(RECORD EXCERPTS)
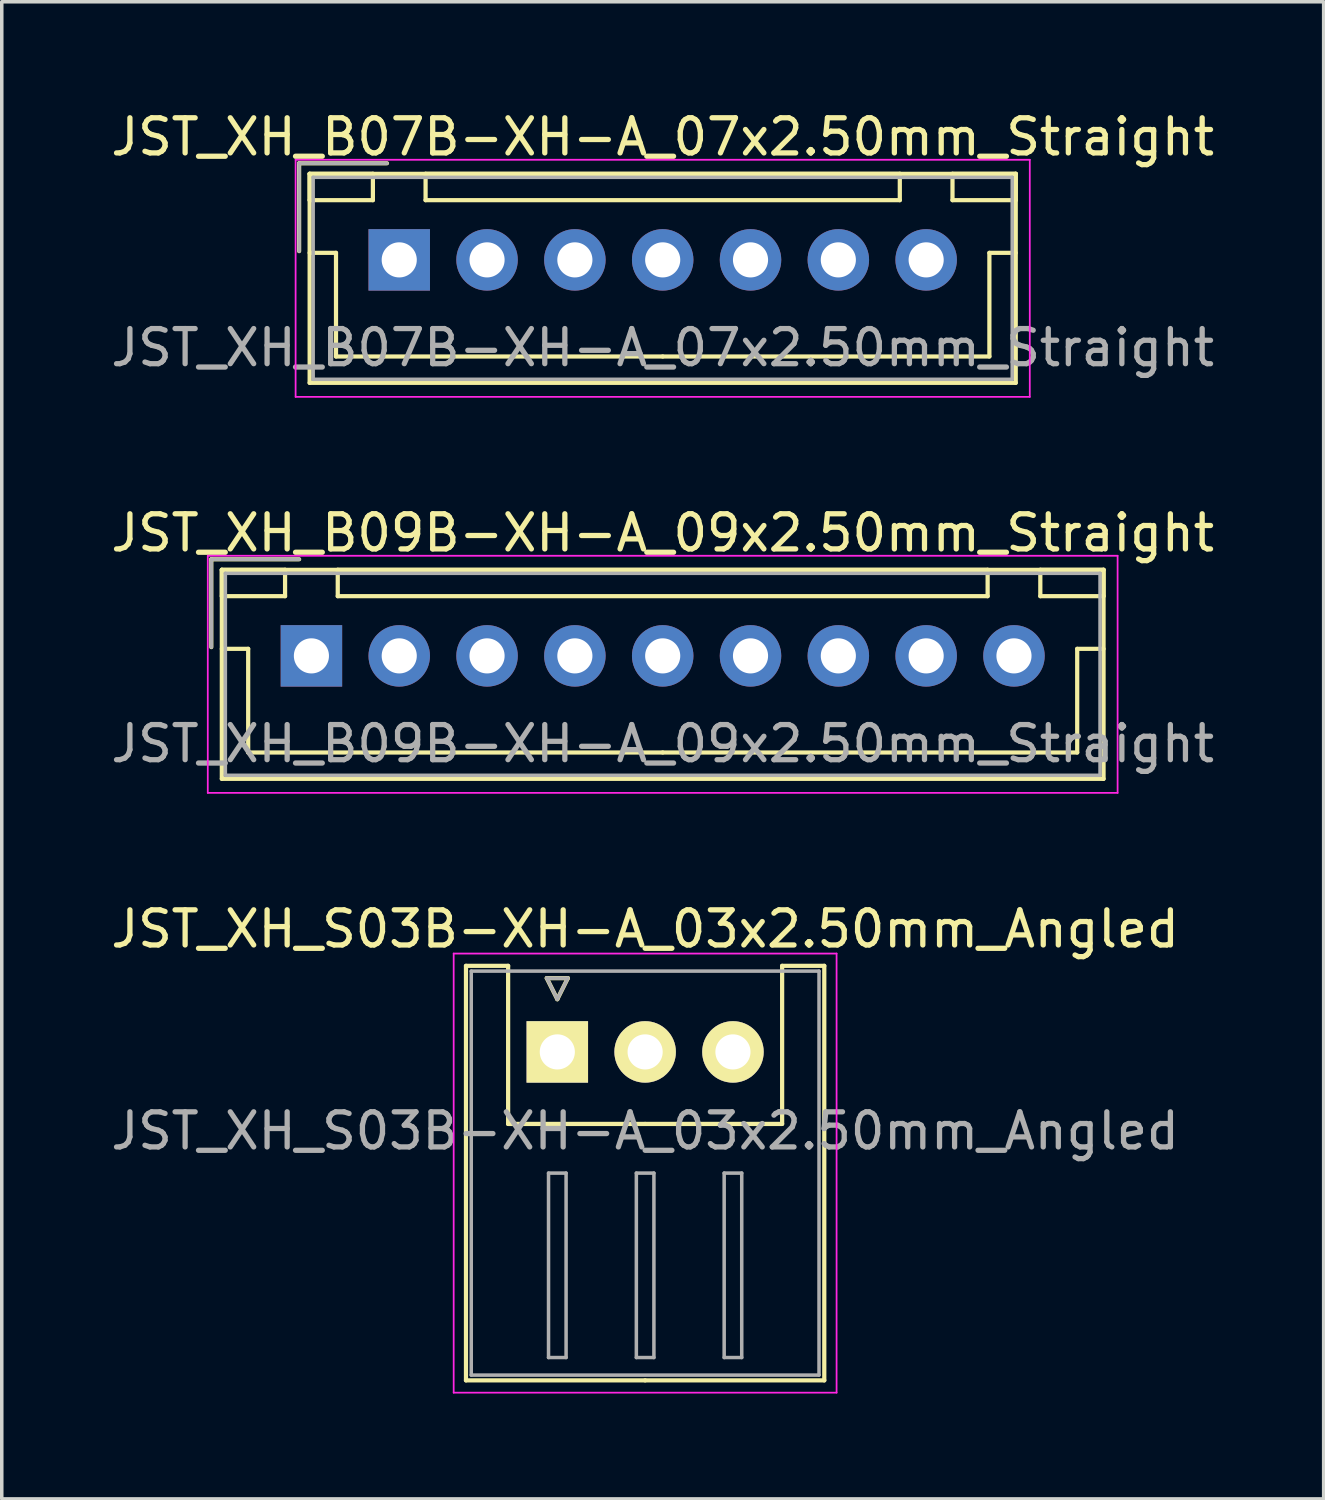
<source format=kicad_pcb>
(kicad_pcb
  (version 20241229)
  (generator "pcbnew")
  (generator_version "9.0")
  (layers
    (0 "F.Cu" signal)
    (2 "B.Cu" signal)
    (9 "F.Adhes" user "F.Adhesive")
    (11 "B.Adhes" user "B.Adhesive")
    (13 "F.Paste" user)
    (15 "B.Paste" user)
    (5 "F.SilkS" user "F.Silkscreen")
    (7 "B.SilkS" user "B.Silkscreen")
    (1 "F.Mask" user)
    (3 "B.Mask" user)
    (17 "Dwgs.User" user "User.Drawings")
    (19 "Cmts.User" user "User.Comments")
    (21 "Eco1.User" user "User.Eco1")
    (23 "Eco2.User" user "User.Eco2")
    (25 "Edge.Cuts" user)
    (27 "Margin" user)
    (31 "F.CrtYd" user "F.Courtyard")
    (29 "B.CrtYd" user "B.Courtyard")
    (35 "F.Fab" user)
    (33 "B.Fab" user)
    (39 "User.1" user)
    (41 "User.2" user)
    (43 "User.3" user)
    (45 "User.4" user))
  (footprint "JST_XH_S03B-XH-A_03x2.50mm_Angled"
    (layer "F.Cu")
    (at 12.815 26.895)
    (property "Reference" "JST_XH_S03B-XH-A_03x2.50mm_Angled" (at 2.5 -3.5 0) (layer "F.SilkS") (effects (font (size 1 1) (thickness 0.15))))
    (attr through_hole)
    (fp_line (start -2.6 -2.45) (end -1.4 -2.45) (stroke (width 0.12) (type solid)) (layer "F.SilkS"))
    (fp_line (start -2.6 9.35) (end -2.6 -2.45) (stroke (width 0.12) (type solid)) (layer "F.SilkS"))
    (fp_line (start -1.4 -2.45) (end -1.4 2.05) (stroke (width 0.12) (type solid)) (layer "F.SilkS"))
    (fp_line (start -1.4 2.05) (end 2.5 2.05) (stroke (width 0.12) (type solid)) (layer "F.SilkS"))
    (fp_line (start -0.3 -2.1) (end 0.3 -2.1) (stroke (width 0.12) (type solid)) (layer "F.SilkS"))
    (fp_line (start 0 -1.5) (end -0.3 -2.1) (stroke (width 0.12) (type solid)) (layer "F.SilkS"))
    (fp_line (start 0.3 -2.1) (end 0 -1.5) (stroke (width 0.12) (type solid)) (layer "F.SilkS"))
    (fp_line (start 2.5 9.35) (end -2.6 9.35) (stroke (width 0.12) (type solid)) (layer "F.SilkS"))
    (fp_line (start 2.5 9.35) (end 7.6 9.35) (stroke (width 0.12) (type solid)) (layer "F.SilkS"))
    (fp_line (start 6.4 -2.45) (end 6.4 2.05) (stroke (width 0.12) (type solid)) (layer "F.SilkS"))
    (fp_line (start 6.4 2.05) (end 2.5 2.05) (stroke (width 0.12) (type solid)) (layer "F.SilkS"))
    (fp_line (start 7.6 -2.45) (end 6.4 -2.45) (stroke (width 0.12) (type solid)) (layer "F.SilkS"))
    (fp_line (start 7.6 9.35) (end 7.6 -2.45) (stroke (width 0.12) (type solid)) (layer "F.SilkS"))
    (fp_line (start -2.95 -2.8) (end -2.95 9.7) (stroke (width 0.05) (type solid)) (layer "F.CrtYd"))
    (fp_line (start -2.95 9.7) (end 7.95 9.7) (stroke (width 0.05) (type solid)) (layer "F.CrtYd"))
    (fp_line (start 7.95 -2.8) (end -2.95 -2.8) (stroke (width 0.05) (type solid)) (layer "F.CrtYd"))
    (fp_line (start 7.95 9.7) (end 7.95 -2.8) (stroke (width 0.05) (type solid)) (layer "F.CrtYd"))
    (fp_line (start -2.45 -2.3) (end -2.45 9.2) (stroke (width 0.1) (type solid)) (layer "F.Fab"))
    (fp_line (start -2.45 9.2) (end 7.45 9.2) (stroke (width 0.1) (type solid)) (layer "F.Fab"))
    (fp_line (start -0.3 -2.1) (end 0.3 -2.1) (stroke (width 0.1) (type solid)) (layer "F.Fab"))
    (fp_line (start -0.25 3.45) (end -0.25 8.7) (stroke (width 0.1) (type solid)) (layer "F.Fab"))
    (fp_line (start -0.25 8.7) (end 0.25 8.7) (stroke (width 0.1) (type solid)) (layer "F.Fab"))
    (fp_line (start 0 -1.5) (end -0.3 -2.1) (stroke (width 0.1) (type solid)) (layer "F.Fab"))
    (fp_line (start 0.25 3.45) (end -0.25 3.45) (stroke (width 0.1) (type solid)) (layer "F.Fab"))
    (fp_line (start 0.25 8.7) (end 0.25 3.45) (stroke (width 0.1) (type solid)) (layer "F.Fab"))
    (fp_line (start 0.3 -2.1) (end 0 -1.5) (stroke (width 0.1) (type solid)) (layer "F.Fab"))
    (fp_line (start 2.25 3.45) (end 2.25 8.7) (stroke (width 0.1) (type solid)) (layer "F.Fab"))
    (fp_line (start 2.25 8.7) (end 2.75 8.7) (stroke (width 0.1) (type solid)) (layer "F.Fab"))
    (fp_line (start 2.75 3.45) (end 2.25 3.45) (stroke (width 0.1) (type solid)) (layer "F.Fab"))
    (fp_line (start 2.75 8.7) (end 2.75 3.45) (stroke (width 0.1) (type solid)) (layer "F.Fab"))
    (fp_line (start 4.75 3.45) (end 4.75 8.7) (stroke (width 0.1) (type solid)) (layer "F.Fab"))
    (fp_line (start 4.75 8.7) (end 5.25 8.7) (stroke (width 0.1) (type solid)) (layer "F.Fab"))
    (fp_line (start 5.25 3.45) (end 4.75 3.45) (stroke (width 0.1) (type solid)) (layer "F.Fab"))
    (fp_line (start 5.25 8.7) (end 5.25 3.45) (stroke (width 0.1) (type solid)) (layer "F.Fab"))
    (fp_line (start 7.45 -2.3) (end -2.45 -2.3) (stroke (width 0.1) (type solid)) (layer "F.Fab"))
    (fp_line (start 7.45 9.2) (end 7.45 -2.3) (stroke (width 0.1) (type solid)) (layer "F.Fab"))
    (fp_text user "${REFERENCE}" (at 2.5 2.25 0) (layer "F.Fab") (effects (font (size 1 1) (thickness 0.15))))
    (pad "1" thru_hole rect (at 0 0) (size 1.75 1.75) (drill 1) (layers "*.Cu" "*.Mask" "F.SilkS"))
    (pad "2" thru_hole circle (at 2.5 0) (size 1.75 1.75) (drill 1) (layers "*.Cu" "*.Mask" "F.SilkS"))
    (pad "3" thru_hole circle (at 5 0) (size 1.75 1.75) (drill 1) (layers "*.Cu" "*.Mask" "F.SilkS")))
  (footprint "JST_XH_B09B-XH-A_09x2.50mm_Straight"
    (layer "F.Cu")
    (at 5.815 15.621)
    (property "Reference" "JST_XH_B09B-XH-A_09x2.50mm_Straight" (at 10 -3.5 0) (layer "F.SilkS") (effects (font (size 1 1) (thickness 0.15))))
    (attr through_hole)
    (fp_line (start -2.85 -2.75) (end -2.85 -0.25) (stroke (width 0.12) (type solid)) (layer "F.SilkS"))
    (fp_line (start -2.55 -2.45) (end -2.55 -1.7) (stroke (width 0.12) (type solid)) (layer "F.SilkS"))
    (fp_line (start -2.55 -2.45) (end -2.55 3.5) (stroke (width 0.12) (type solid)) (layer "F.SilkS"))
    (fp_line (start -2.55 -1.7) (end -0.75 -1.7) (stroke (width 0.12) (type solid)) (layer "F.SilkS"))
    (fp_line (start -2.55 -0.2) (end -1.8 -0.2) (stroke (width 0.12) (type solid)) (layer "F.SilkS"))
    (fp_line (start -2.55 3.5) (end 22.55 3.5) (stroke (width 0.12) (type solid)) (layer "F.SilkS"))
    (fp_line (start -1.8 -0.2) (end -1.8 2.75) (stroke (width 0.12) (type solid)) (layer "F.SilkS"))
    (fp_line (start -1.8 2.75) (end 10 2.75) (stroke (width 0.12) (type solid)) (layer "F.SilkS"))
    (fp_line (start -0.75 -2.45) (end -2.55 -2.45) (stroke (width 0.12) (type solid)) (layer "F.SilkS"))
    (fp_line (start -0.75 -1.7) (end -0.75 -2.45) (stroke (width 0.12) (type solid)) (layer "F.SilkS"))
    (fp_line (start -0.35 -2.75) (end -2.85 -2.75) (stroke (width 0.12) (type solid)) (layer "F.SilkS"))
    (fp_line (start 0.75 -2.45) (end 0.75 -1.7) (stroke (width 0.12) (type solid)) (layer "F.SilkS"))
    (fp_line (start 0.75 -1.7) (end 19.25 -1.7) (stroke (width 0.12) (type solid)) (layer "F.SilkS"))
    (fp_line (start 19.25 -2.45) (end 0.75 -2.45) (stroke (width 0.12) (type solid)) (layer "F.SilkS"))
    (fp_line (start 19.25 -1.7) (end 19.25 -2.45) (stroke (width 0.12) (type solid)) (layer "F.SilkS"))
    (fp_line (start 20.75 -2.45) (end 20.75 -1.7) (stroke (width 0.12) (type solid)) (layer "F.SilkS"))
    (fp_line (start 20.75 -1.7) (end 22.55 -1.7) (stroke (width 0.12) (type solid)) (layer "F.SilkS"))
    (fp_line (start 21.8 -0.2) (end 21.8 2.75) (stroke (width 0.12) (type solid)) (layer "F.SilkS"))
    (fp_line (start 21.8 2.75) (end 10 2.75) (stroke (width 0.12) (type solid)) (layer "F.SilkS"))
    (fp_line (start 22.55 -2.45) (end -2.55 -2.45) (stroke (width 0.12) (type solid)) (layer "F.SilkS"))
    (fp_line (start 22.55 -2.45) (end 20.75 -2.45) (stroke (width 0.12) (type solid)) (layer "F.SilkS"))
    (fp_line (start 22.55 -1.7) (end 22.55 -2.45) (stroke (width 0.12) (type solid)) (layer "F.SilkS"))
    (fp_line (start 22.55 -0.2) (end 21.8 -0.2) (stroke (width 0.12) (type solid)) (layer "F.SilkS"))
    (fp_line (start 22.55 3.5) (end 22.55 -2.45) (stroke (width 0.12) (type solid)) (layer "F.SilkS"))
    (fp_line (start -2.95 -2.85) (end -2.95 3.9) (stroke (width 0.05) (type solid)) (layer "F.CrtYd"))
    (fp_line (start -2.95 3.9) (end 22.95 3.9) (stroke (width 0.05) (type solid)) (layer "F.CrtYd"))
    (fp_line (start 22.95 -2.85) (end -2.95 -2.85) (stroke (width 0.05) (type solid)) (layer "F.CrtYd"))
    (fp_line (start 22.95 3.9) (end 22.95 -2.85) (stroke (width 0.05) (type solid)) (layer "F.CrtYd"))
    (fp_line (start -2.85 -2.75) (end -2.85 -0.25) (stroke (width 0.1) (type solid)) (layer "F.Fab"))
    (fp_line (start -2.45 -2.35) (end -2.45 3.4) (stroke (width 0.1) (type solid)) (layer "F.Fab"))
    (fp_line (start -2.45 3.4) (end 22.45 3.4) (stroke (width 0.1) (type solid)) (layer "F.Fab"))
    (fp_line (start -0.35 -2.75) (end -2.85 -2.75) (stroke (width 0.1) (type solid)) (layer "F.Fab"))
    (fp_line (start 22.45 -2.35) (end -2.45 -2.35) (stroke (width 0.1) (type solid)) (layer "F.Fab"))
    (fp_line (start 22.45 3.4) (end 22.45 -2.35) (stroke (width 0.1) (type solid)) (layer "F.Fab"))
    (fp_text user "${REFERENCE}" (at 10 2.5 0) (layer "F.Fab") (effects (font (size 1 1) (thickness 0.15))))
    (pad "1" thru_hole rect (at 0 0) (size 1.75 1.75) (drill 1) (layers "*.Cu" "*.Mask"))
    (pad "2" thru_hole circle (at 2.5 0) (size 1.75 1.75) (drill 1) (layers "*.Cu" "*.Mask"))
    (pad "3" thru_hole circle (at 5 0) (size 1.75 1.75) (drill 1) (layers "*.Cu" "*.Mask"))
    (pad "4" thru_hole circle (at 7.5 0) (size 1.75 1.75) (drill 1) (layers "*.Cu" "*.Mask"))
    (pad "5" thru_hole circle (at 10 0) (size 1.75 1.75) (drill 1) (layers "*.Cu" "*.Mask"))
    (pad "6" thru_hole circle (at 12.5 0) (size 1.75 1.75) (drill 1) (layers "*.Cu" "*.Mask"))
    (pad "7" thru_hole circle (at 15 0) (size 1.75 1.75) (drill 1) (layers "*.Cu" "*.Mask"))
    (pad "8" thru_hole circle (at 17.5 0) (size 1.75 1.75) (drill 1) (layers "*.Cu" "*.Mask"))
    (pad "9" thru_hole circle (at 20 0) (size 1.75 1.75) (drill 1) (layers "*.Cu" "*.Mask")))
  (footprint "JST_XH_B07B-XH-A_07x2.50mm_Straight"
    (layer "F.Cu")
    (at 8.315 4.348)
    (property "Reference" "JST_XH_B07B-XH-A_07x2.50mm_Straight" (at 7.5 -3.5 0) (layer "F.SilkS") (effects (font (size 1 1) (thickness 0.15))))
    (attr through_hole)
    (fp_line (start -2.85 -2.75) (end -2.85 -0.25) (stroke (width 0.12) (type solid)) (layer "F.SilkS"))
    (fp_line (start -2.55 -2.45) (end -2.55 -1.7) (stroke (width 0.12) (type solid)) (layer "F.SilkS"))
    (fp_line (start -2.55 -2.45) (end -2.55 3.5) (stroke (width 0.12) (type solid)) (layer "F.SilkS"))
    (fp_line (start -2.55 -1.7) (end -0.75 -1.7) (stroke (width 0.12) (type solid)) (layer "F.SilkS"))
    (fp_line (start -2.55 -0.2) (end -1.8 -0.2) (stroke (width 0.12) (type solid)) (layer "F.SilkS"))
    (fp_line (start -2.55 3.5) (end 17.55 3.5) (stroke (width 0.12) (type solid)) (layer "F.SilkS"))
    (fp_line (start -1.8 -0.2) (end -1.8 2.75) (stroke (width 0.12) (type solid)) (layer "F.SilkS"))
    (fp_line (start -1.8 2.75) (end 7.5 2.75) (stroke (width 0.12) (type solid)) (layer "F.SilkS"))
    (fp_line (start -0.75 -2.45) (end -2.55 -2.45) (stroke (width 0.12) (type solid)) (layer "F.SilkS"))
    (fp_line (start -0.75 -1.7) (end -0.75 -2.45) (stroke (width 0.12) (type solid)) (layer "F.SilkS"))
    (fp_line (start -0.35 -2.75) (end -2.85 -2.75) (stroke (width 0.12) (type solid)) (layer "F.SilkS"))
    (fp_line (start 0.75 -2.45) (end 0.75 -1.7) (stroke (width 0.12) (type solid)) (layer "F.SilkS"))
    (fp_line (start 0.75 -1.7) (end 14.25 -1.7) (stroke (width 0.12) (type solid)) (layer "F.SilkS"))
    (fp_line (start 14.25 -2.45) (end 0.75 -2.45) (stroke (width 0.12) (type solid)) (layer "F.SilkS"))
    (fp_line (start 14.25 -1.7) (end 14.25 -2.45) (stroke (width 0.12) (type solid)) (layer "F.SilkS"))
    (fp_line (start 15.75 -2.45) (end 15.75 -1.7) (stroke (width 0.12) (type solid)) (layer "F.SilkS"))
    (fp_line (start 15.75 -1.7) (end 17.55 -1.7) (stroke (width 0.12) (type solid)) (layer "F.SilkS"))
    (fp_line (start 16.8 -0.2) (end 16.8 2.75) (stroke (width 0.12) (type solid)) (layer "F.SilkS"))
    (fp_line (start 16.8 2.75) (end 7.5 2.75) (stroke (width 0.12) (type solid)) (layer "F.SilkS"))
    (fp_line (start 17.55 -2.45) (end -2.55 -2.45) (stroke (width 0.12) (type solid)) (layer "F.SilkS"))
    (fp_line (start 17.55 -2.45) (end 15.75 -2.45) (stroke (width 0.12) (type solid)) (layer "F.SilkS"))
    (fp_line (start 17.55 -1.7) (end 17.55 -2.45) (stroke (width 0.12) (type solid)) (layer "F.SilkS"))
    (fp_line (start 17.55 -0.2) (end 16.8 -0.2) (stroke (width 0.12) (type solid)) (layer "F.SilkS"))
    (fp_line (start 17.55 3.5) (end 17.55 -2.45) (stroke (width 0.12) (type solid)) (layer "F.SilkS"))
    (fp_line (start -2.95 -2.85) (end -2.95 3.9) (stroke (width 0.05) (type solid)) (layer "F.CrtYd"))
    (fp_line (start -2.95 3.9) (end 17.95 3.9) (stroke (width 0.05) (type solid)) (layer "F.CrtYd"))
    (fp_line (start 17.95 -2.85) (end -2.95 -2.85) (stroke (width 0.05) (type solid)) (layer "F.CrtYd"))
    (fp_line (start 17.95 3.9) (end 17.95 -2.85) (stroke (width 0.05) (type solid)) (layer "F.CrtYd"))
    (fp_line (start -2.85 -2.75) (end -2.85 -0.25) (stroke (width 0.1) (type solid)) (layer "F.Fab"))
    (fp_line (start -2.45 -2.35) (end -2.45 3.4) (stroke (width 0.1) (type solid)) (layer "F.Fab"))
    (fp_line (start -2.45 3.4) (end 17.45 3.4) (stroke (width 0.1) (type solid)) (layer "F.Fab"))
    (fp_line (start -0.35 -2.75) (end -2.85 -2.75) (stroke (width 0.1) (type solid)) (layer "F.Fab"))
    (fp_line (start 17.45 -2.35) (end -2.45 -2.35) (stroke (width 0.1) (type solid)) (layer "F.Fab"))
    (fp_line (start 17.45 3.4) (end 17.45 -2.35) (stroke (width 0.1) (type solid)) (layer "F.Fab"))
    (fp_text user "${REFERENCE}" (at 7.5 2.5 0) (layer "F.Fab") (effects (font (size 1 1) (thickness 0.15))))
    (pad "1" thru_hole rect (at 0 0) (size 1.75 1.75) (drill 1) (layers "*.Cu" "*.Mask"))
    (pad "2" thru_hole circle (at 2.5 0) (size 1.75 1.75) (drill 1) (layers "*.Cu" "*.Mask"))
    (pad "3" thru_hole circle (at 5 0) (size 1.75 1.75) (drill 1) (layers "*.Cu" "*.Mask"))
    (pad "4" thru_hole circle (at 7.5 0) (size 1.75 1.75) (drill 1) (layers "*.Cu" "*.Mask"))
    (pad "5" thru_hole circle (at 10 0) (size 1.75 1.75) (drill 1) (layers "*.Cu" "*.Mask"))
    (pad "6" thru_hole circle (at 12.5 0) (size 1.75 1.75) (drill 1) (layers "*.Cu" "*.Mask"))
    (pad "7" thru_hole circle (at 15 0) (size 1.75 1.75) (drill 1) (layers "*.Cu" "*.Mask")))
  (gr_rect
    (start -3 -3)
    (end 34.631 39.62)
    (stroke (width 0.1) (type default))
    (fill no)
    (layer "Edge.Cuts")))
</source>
(End RECORD EXCERPTS)
WORK TASK
Begin at the first line of the entries above and return each line exactly, stopping after the line that contains "(at 12.815 26.895)". Pictures do not belong in the copy.

SOLUTION TO THIS PROBLEM
<source format=kicad_pcb>
(kicad_pcb
  (version 20241229)
  (generator "pcbnew")
  (generator_version "9.0")
  (layers
    (0 "F.Cu" signal)
    (2 "B.Cu" signal)
    (9 "F.Adhes" user "F.Adhesive")
    (11 "B.Adhes" user "B.Adhesive")
    (13 "F.Paste" user)
    (15 "B.Paste" user)
    (5 "F.SilkS" user "F.Silkscreen")
    (7 "B.SilkS" user "B.Silkscreen")
    (1 "F.Mask" user)
    (3 "B.Mask" user)
    (17 "Dwgs.User" user "User.Drawings")
    (19 "Cmts.User" user "User.Comments")
    (21 "Eco1.User" user "User.Eco1")
    (23 "Eco2.User" user "User.Eco2")
    (25 "Edge.Cuts" user)
    (27 "Margin" user)
    (31 "F.CrtYd" user "F.Courtyard")
    (29 "B.CrtYd" user "B.Courtyard")
    (35 "F.Fab" user)
    (33 "B.Fab" user)
    (39 "User.1" user)
    (41 "User.2" user)
    (43 "User.3" user)
    (45 "User.4" user))
  (footprint "JST_XH_S03B-XH-A_03x2.50mm_Angled"
    (layer "F.Cu")
    (at 12.815 26.895)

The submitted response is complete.